En cuanto al agua, veía en ella algo antiguo que nos vinculaba al primer signo de vida sobre el planeta, podía escucharlo como un villancico, una canción popular que resonaba rítmica en su corazón. Por esa época, mamá ya había abandonado las piscinas por el buceo en mar abierto. La casa en la que vivíamos estaba tan cerca del océano que habríamos podido saltar dentro desde la ventana del salón cuando había marea alta, y mis padres la eligieron por la mirada que a ella se le ponía cuando el más allá de la línea del horizonte parecía llamarla.

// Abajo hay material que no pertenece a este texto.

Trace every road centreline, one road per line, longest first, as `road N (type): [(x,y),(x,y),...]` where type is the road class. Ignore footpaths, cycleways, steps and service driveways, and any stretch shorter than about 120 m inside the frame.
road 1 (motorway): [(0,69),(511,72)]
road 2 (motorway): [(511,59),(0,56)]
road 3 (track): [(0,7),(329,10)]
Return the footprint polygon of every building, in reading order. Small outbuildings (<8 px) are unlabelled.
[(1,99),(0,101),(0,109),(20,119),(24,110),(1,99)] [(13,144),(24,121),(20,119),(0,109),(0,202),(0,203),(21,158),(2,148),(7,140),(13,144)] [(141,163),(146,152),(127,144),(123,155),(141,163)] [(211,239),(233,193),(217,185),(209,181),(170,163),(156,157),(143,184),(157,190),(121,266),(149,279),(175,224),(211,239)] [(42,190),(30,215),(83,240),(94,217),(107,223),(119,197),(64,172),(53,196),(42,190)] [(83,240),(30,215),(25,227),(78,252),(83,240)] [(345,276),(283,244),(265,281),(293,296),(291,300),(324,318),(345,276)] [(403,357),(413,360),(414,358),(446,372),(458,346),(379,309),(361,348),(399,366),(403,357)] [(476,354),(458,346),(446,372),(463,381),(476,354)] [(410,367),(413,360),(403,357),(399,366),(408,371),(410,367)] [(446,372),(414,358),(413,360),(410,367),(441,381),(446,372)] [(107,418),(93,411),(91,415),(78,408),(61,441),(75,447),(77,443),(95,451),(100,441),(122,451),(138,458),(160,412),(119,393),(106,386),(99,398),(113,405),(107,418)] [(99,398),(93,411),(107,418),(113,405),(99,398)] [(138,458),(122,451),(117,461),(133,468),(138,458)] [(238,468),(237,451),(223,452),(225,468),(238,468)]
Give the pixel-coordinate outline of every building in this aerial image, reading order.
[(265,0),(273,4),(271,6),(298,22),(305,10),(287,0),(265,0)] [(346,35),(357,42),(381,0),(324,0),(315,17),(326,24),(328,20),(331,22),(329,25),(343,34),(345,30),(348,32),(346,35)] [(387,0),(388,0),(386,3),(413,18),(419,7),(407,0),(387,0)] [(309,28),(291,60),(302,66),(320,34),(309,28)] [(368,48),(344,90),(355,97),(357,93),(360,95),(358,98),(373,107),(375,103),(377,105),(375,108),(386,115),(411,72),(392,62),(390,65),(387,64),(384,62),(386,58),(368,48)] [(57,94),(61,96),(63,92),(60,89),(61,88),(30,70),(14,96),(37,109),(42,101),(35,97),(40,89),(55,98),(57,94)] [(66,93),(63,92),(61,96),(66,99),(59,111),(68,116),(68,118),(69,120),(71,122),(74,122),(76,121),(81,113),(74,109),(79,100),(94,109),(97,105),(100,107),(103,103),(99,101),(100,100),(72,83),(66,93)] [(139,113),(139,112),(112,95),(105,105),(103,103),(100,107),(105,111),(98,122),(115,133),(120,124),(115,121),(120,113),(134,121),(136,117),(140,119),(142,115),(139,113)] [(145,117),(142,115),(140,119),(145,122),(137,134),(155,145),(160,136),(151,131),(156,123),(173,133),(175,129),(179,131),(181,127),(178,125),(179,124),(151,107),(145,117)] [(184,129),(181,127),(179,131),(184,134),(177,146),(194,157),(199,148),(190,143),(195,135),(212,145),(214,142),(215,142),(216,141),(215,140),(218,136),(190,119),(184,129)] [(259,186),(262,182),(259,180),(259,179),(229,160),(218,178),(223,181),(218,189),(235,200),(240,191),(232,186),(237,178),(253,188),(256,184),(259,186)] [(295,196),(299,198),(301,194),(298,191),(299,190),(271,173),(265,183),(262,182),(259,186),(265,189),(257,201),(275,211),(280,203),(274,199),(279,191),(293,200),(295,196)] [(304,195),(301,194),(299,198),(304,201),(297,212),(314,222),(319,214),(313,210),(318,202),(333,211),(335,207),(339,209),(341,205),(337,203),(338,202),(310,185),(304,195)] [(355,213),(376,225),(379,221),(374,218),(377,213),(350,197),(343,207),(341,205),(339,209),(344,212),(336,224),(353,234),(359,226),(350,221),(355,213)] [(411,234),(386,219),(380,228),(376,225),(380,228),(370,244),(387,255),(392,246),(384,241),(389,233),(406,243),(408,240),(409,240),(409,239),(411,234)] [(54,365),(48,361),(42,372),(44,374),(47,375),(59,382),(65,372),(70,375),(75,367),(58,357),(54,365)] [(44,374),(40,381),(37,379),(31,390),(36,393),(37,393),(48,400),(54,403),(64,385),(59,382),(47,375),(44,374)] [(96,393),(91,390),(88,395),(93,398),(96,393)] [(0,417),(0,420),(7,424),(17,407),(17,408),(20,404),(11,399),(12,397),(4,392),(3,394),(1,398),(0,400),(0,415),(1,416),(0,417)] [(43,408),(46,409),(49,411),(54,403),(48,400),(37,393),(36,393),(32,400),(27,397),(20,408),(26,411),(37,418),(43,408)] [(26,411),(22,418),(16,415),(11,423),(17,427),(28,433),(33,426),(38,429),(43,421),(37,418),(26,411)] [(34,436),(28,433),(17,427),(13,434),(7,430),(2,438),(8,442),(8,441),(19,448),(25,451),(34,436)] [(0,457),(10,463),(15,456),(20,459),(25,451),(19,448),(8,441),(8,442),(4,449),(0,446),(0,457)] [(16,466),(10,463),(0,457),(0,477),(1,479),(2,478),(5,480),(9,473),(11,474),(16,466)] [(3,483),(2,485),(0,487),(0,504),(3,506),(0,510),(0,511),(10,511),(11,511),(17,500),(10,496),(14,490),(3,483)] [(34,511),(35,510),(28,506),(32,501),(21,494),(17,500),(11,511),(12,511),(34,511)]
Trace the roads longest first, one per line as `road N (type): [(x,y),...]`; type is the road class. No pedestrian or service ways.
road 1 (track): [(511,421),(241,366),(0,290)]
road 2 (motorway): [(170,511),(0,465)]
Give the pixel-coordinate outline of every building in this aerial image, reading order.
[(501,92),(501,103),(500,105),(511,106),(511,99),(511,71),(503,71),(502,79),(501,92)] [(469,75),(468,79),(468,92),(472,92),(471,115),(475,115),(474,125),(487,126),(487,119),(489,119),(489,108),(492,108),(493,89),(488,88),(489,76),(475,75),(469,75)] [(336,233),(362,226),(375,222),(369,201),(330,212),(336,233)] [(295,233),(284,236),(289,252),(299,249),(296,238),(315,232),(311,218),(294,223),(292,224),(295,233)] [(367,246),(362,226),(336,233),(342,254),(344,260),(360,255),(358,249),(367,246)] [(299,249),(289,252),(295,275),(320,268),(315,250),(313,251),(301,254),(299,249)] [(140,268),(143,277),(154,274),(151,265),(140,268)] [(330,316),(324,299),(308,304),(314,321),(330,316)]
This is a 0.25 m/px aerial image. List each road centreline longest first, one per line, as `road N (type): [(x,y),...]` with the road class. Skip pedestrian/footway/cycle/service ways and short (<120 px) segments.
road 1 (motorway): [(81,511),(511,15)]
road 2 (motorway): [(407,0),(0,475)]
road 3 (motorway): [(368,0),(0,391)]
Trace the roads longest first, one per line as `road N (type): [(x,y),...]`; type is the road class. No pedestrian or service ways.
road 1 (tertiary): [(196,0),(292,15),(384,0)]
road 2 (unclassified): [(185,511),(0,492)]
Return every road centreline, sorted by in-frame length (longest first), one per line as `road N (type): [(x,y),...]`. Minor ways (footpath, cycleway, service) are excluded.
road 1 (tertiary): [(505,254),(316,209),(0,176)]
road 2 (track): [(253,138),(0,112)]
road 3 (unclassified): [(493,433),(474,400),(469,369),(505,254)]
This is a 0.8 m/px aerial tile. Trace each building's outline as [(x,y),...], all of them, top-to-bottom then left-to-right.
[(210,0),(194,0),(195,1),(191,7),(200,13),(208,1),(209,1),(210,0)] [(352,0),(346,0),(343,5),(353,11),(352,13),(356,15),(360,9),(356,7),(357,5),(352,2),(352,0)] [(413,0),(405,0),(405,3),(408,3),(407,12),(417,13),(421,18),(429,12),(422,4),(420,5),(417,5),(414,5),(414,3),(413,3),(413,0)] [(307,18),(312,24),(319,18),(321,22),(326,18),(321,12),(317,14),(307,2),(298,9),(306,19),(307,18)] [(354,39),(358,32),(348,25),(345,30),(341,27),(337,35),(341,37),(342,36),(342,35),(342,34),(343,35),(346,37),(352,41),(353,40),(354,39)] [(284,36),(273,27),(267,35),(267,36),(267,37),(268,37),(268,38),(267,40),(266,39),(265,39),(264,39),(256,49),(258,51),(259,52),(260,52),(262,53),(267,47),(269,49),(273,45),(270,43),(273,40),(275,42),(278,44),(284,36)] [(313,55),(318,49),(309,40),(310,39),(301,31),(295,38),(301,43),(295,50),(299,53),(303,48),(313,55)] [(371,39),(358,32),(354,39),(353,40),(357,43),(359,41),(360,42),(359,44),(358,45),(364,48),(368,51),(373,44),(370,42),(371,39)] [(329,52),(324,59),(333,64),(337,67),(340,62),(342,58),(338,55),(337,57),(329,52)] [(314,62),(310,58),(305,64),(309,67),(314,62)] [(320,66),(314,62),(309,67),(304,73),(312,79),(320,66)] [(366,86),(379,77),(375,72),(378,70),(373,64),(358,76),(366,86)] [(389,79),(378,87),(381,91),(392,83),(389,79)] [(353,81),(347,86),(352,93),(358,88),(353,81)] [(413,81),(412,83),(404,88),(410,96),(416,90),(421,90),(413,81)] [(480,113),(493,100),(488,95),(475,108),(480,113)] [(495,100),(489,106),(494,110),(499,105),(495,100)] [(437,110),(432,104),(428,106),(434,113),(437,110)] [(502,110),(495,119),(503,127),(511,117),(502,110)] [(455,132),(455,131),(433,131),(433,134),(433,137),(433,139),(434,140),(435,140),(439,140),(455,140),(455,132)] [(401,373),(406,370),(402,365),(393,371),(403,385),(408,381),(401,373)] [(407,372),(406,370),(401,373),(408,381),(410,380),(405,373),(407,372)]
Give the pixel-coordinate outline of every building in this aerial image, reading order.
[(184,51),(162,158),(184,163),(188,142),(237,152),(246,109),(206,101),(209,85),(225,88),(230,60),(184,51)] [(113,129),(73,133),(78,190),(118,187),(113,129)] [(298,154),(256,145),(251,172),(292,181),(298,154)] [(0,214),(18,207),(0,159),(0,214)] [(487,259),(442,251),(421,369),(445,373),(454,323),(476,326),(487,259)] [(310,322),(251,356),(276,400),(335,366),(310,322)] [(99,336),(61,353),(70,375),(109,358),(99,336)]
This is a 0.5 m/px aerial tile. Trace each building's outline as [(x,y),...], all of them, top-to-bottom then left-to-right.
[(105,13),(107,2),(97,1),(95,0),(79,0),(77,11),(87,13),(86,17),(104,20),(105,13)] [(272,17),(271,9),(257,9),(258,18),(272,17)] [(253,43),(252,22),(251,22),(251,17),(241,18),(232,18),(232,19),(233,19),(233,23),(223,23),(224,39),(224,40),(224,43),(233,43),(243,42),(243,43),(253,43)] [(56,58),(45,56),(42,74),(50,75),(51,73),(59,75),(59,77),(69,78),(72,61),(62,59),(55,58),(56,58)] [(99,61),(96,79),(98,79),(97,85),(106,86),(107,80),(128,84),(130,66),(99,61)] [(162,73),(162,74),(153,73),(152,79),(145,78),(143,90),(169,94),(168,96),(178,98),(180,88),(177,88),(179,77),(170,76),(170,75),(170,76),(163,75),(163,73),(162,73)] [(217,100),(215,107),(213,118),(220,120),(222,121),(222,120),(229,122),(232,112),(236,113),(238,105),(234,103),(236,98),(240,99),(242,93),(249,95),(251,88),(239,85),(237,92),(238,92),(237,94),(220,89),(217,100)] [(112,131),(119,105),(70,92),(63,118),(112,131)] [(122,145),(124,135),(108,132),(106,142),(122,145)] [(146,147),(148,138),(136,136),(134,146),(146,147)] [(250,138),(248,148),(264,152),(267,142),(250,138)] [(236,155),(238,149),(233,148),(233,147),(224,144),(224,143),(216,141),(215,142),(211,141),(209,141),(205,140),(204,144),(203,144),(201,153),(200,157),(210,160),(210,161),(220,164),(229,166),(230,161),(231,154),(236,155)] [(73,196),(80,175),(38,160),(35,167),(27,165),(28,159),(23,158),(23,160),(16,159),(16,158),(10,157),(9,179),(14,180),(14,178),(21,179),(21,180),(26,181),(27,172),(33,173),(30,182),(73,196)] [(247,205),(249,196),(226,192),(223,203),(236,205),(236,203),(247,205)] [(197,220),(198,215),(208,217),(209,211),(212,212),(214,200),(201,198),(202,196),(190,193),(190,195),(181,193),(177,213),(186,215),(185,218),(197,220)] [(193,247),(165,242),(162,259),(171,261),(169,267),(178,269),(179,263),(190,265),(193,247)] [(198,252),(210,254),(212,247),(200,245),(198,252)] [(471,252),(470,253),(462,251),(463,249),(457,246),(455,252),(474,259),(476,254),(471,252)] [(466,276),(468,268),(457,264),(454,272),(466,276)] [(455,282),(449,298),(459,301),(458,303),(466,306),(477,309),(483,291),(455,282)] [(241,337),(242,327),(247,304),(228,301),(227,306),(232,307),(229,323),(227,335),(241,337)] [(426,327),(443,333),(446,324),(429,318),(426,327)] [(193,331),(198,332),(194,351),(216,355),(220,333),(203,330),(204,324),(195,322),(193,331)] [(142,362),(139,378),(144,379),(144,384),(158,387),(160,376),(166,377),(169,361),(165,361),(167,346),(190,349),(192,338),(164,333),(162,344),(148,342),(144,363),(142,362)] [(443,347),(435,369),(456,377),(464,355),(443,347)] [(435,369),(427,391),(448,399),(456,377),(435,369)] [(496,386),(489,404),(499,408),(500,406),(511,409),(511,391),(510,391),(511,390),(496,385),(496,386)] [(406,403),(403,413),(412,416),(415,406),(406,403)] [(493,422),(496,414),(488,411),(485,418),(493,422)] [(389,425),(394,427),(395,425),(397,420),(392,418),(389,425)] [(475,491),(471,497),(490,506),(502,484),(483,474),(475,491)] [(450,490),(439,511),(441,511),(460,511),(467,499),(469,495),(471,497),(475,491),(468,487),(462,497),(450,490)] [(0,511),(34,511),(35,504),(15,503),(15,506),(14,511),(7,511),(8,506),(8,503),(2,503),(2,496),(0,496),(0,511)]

Teníamos un árbol de Navidad mucho antes de que se llevase. El resto del año, el arbolito vivía en una maceta en el patio, pero el mes de diciembre presidía nuestro salón, engalanado con espumillones azules, cadenetas de perlas falsas, cintas que se movían como olas y colgantes en forma de pez. Mamá convertía la Navidad en un recordatorio de lo que nos esperaba entre las algas, los corales y los cangrejos ermitaño. Se trenzaba el pelo con cintas y caracolas y nos pintaba la cara a imitación de escamas. Papá y ella bailaban descalzos, abrazados como se abrazan los que se entienden en silencio, y las gemelas y yo bebíamos un ponche falso en el que flotaban icebergs que nos chocaban en la nariz. A día de hoy, recuerdo mi infancia sumergida en una constante celebración, colmada de burbujas y salitre; una perpetua Navidad azul.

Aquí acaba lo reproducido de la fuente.